Drug-induced hyperthermia has become increasingly common as a result of the increased
use of prescription psychotropic drugs and illicit drugs. Drug-induced
hyperthermia may be caused by monoamine oxidase inhibitors (MAOIs), tricyclic
antidepressants, and amphetamines and by the illicit use of phencyclidine
(PCP), lysergic acid diethylamide (LSD), methylenedioxymethamphetamine (MDMA, “ecstasy”),
or cocaine.
Malignant hyperthermia occurs in individuals with an inherited abnormality of
skeletal-muscle sarcoplasmic reticulum that causes a rapid increase in
intracellular calcium levels in response to halothane and other inhalational
anesthetics or to succinylcholine. Elevated temperature, increased muscle
metabolism, muscle rigidity, rhabdomyolysis, acidosis, and cardiovascular
instability develop rapidly. This condition is often fatal. The neuroleptic
malignant syndrome (NMS)
occurs in the setting of neuroleptic agent use (antipsychotic phenothiazines, haloperidol,
prochlorperazine, metoclopramide) or the withdrawal of dopaminergic drugs and
is characterized by “lead-pipe” muscle rigidity, extrapyramidal side effects,
autonomic dysregulation, and hyperthermia.
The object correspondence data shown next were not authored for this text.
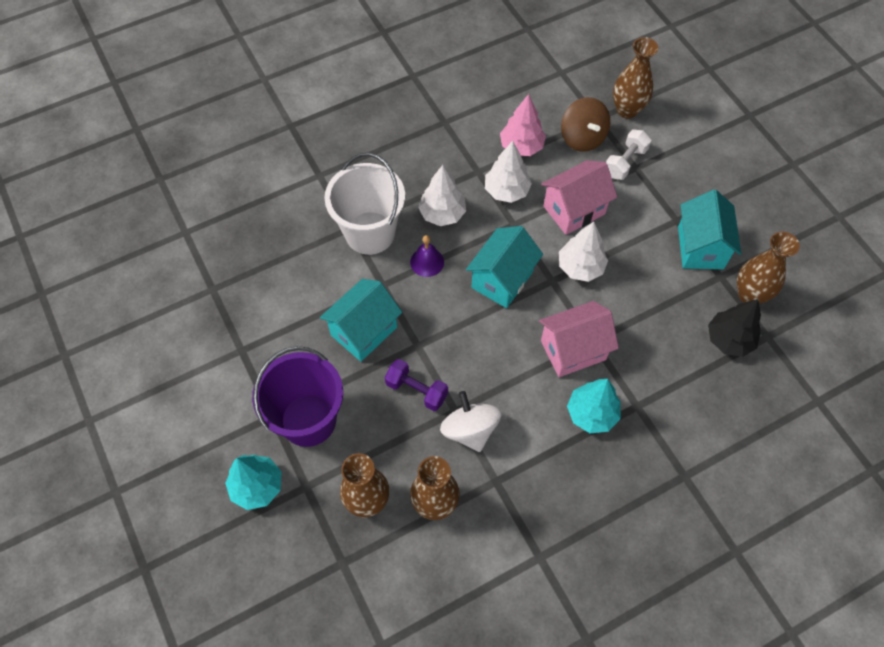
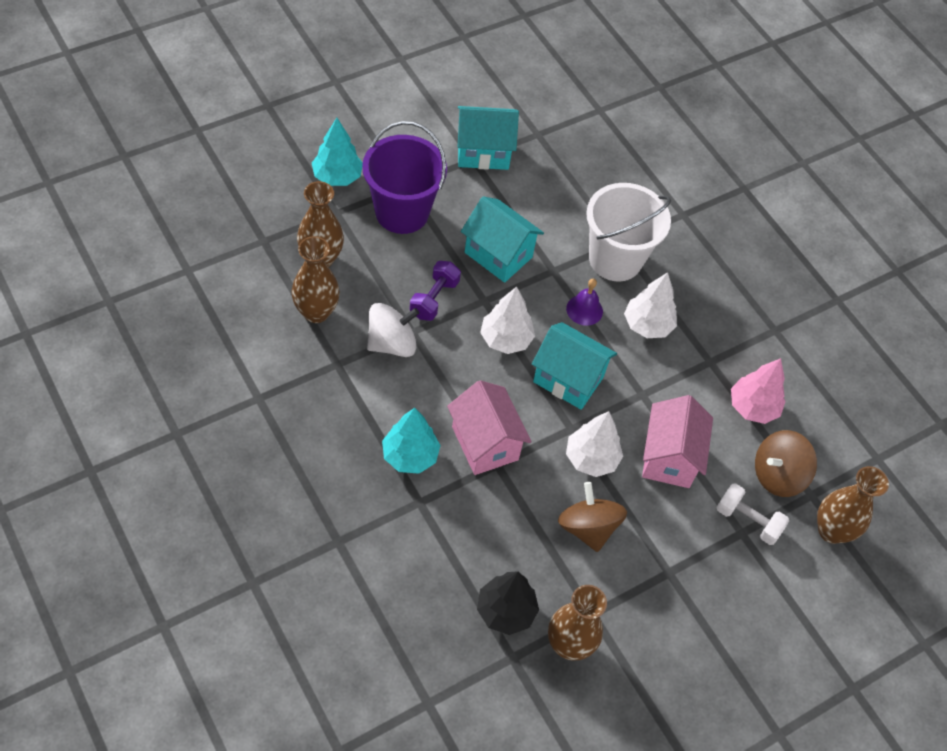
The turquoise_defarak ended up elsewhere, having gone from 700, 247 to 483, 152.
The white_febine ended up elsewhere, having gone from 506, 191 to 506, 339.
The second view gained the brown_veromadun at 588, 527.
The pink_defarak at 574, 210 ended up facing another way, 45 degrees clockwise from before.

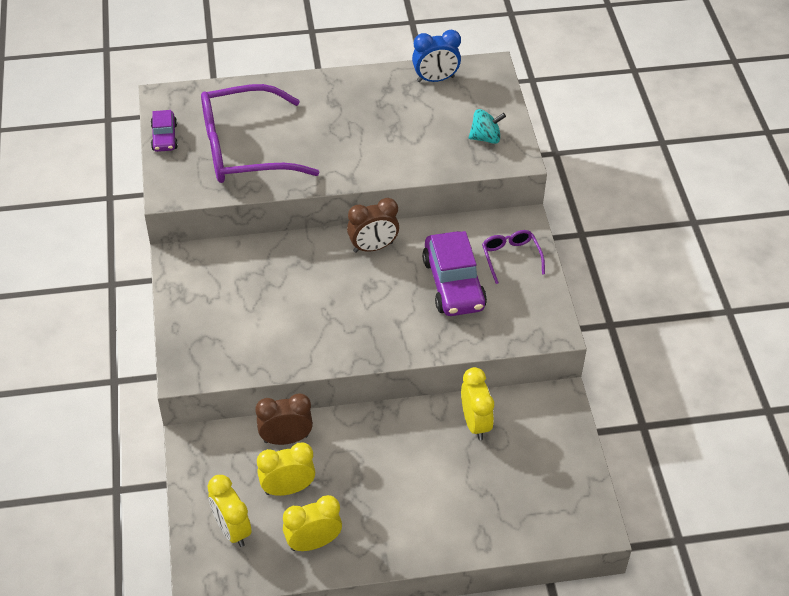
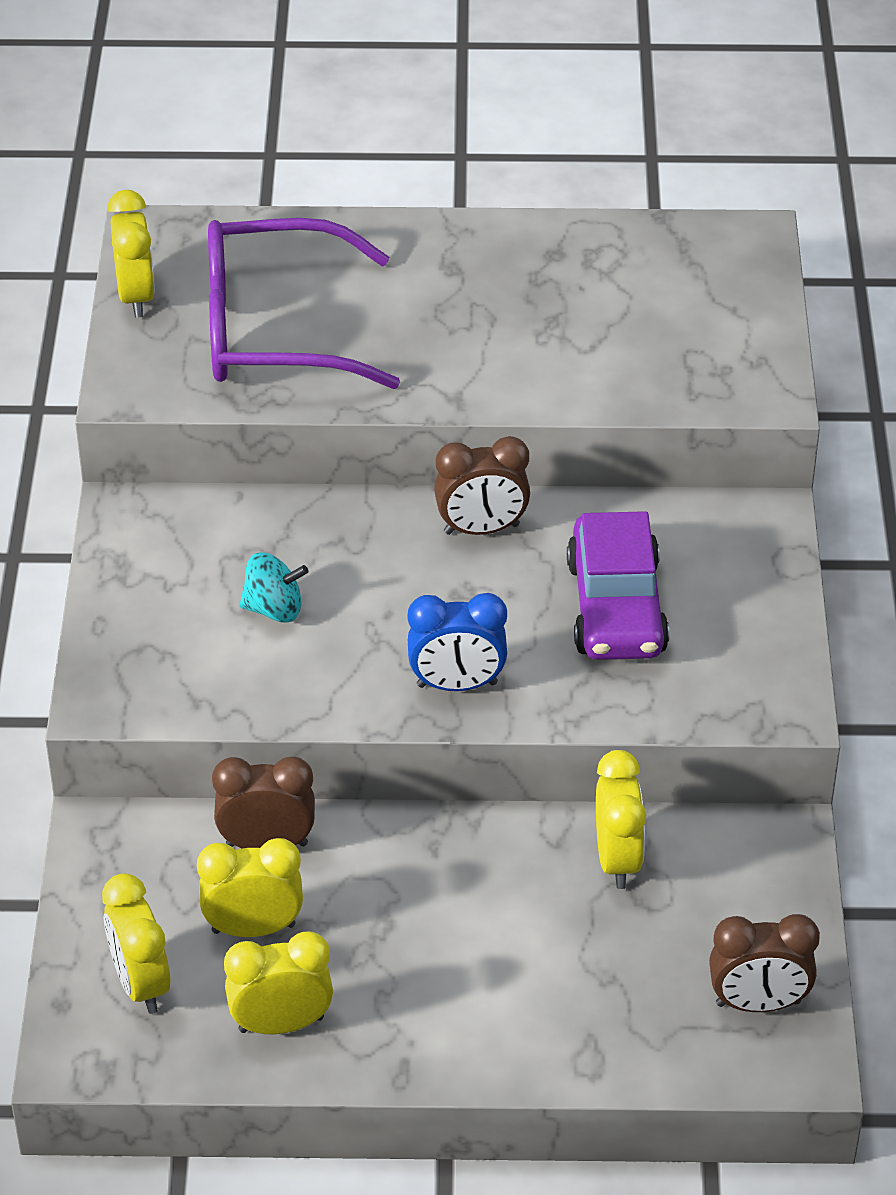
Where the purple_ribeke stood at 164, 137, the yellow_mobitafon came to stand at 136, 297.
The turquoise_veromadun ended up elsewhere, having gone from 485, 138 to 274, 609.
The blue_mobitafon ended up elsewhere, having gone from 435, 79 to 457, 685.
The second view gained the brown_mobitafon at 758, 1003.
The second view lost the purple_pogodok at 511, 257.

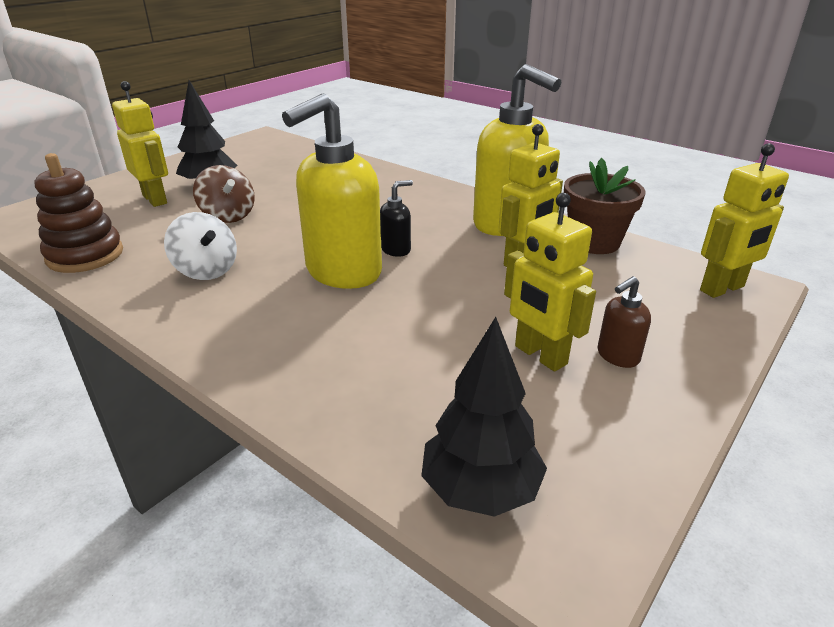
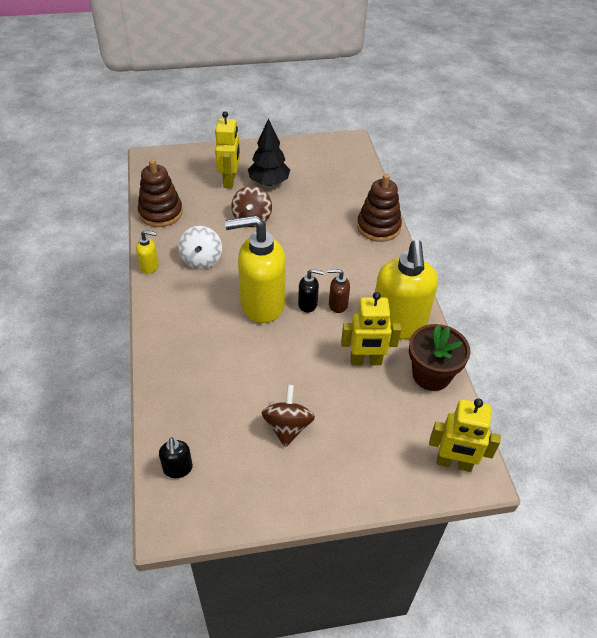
The second view gained the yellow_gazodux at 150, 266.
Where the black_febine stood at 480, 490, the black_gazodux came to stand at 178, 469.
Where the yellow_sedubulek stood at 540, 355, the brown_veromadun came to stand at 287, 427.
The brown_gazodux ended up elsewhere, having gone from 617, 356 to 337, 305.
The second view gained the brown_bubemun at 378, 227.

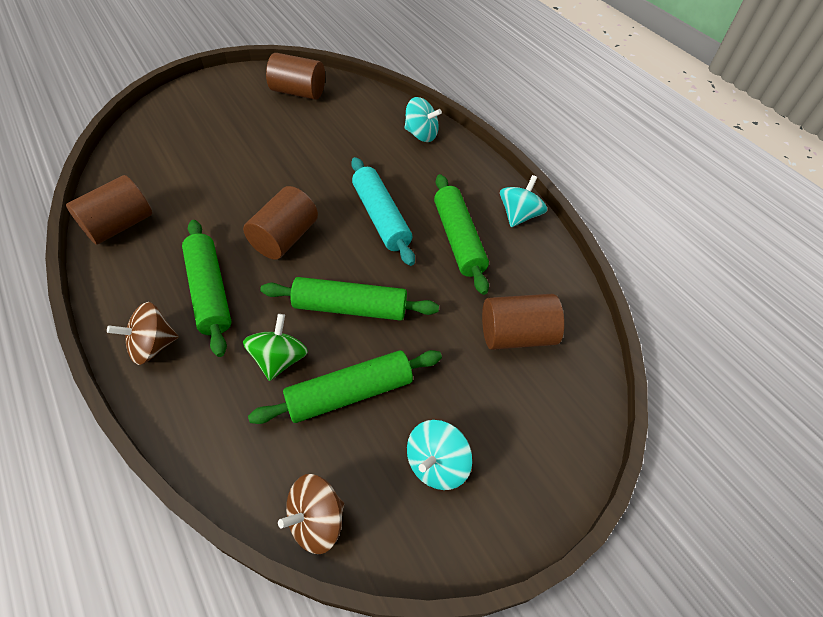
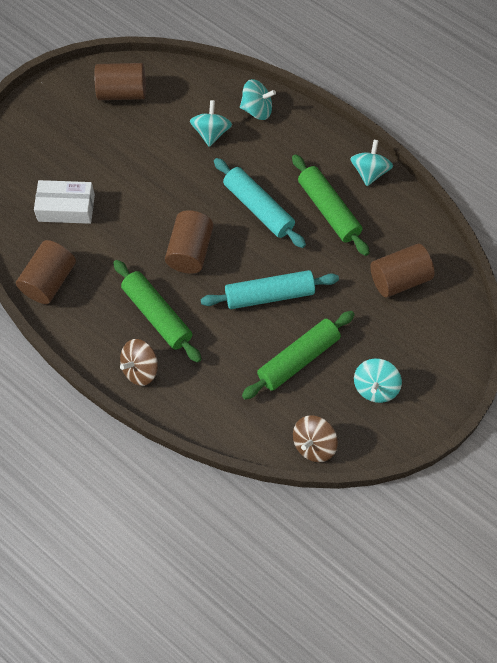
The second view gained the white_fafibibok at 66, 208.
The second view gained the turquoise_veromadun at 211, 133.
What was the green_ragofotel at 350, 307 turned into the turquoise_ragofotel at 269, 295.
The second view lost the green_veromadun at 279, 359.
This disorder appears to be caused
by the inhibition of central dopamine receptors in the hypothalamus, which
results in increased heat generation and decreased heat dissipation. The serotonin
syndrome, seen with
selective serotonin uptake inhibitors (SSRIs), MAOIs, and other serotonergic
medications, has many overlapping features, including hyperthermia, but may be
distinguished by the presence of diarrhea, tremor, and myoclonus rather than
the leadpipe rigidity of NMS. Thyrotoxicosis and pheochromocytoma can also cause
increased thermogenesis.
It
is important to distinguish between fever and hyperthermia since hyperthermia
can be rapidly fatal and characteristically does not respond to antipyretics.
However, there is no rapid way to make this distinction. Hyperthermia is often
diagnosed on the basis of the events immediately preceding the elevation of
core temperature—e.g., heat exposure or treatment with drugs that interfere
with thermoregulation. However, in addition to the clinical history of the patient,
the physical aspects of some forms of hyperthermia may alert the clinician. For
example, in patients with heat stroke syndromes and in those taking drugs that
block sweating, the skin is hot but dry. Moreover, antipyretics do not reduce
the elevated temperature in hyperthermia, whereas in fever—and even in
hyperpyrexia—adequate doses of either aspirin or acetaminophen usually result
in some decrease in body temperature.